I was overcome with gratitude. The immensity of it, the awe of it, the largeness and beauty of it causes my soul to fill to the brim. Sometimes, there are even moments, like this morning, that this gratitude gets so big it even gently rolls over the edges and marinates the space around me. I cannot contain it. My heart sometimes feels too small and too human for this extraordinary brand of love.
Most days aren’t filled with moments like these, they are filled with stuff to do, things to clean, errands to run, work to attend to, and I fit baby into these things. My life isn’t all romance and baby love. There are filthy dirty diapers, tantrums, food on the floor, sleepless nights, drool, budding teeth, all the messy adventures of the inaugural parenting year. I try not to become lost in these things, but I usually am.

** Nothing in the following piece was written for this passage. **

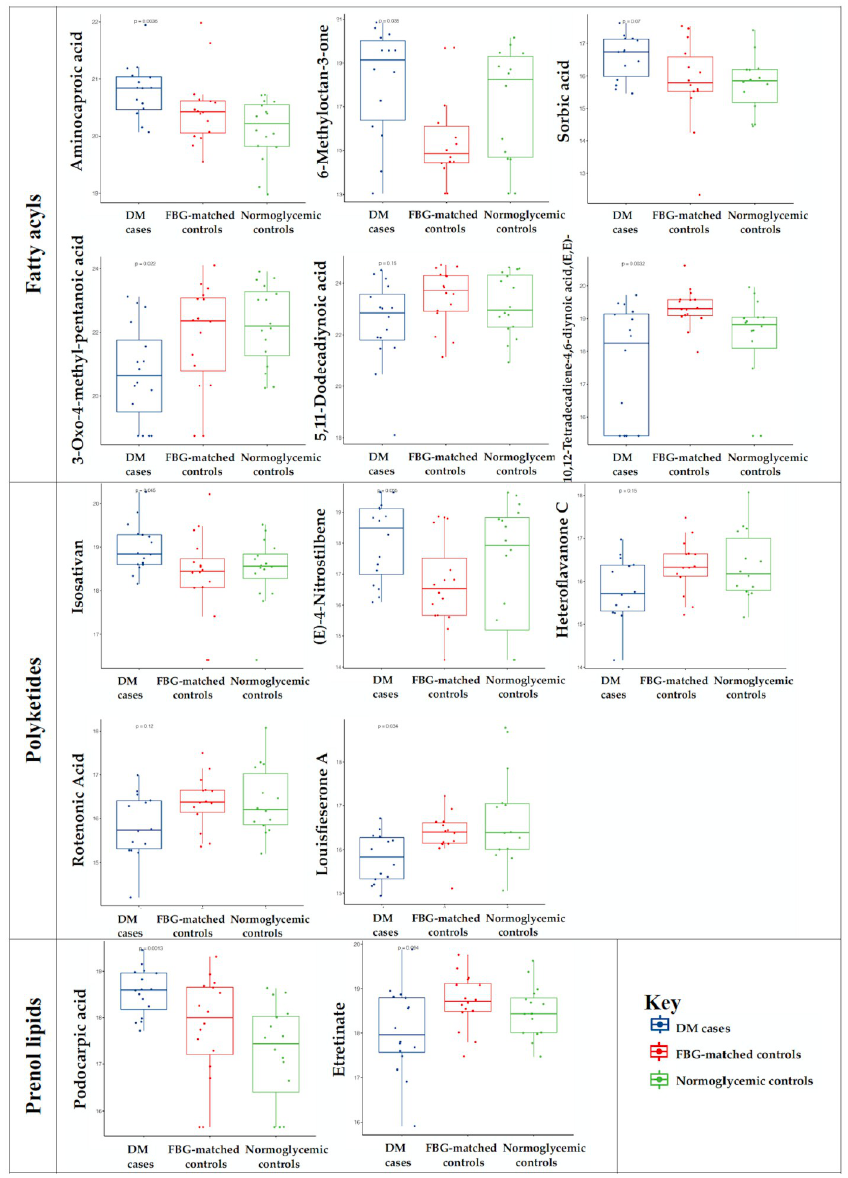
Fig 2. Boxplots of selected features (relative abundances), stratified by DM case and control groups a . a Data subset (e.g. WIHS1 +) specified in Table 3. Abbreviations: DM, diabetes mellitus; FBG, fasting blood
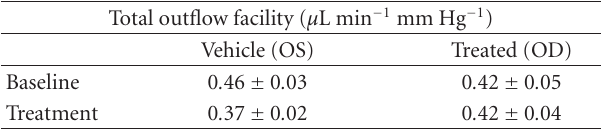
Table 3: Comparison of the e ff ect of timolol (0.5%) and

But, today, I am grateful. The feeling of being a parent, of having a child, of belonging so intimately to someone, is deeper and stronger and scarier than anything I have experienced. It makes me feel more powerful than I’ve ever been and weaker than I thought possible. It destroys any barriers; even barriers that I put up with best friends and husband don’t exist with her. It is as pure and full as love can be. I do not think I knew the feeling of wanting to die for something, someone, until her. The feeling of possession and protection and purity. She’s not perfect, I realize this. But, she’s mine and I could never stop loving her.
Watching her discover the world helps me rediscover the world, to see things through the eyes of a child. I understand why Jesus was such a fan of children. They don’t have the baggage, the wounds, the tainted view that us adults have. They are trusting, unadultering versions of ourselves. They don’t have self-consciousness or pride or politics to worry about. They just want to love and be loved. I want to be more like my daughter. We spend all this time racing around, becoming mature, and then wishing we could be child-like again.
Today, right now, take a moment and recognize what makes you feel this grateful, peaceful, content. What is it? I would love to hear it, and you know who would love to hear about it, too? The One who gave it to you.